Assuming that the portrait of the Titanic is the unwitting creation of someone whose life had added up to this scene, and assuming that we are taking part in a life review using this picture to figure out the direction of a life, we might hear The Analyzer say:

“Notice that an overwhelming percentage of the photos that make up the blackness of the Titanic’s hull are underwater scenes of the deep, dark floor of the ocean. Most consist of marine life and reef creatures, as well as the darkness that they live in. The sunken hull of the Titanic has now been discovered and photographed in its watery grave on the deep, night black ocean floor. So, even within the mosaic of a fine proud ocean liner, one can find clues to its destiny.”

How would you feel now if you were the one under review? Not so hot! And, you’d be wondering how you could change the fate of the picture that you had, unknowingly, painted with your life. How could you, at this late date, stop the Titanic from sinking? How could you divert the horror that you had created and had amassed with all of the millions and jillions of little life decisions you had made along the way? Maybe, if you had learned to laugh for all of those times that you chose to curse. Or, if you had forgiven, instead of holding onto a grudge. Or had had a different ambition instead of power.

Maybe now that you have left life and are staring at the clear picture of where you were going with it, is there any way to divert the ultimate tragedy that is readable in the cards? It’s certainly a lot harder to do, once you are in that Analysis Room In The Sky; when your billions of freezeframe snapshots have been put in the developing solution and collected up as finalized. If you had only spent your living days analyzing your moves and decisions. “Where is all this going?” “What am I all about?” “How do I become spiritual instead of material?” Then your picture surely wouldn’t have come together as one of the most materialistic symbols imaginable, steaming confidently towards its own destruction.

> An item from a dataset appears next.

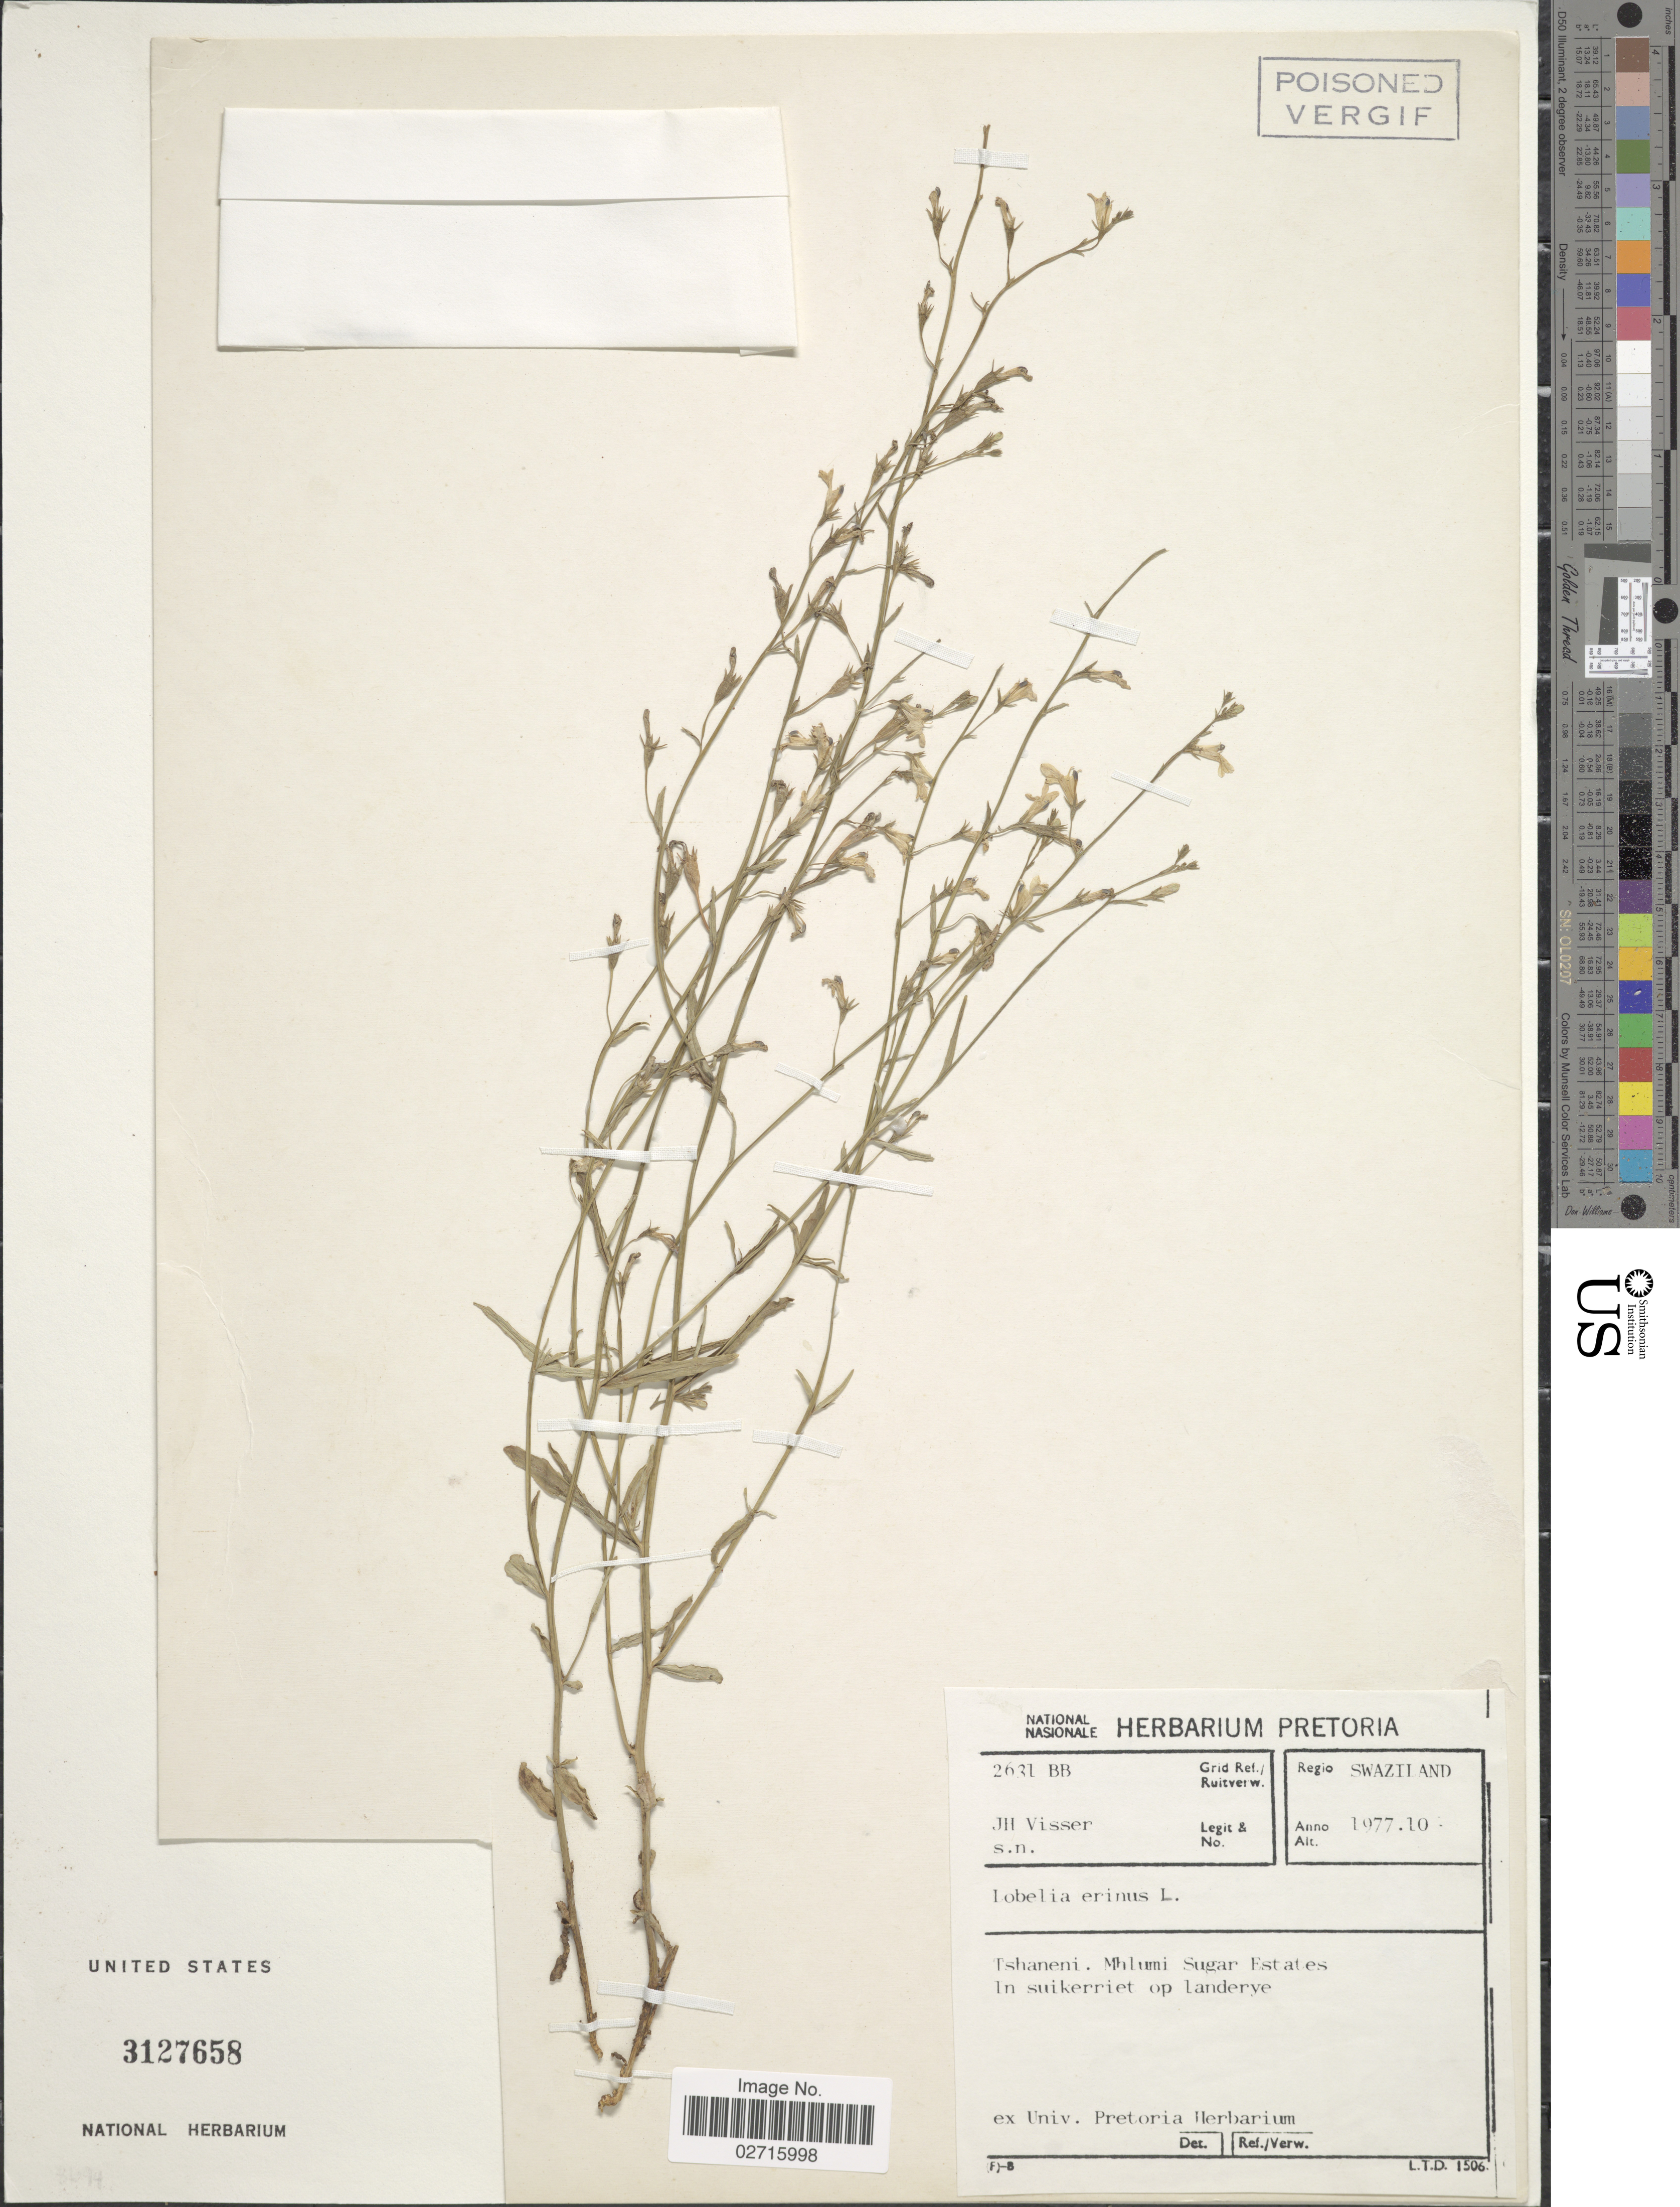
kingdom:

It would be something lovely, with a forward-moving future, such as a lovely flowering plant, full of luscious buds ready to burst into stunning blooms (see Princess Diana) in the next stage of existence. That pending future is just as easy to read in its mosaic/life photograph as this one of the Titanic is. Which one would you rather see in that data-gathering of life’s sum total, as you take the analysis of what you did on Earth? There’s the whole thing! Even the lowliest flower is much more desirable than the most powerful accident waiting to happen.

To continue studying this composite picture of Robert Silvers’ Titanic as if it’s a human life that we are totaling up:

Appropriately, every small picture making up the composite whole is ocean-related. There are many sorts of ships represented: tall ships, cruise ships, sailboats, yachts; plus many beach scenes, diving scenes, swimming scenes. We also find appropriate underwater scenes, such as scuba pictures of reefs and creatures of the deep. So, this individual was true to themselves to the core. Consistent.

All pictures were happy and pleasure-filled. I don’t see one to be ashamed of. However, I also don’t see even one shot that portrays “work” in any way, unless the person was a pleasure boat captain, or a marine photographer, or a travel channel host. Even so, they were obviously having a whole lot of fun. Which is what life is all about….right?

There are no indoor shots…no studious shots…so this is a very focused collection that features the oceans of the world. No wonder, that it is expressed in one very powerful image of a great ocean liner. So, what conclusions do we draw, if these were the personal memories of one person? If they were a printout of somebody’s memory banks?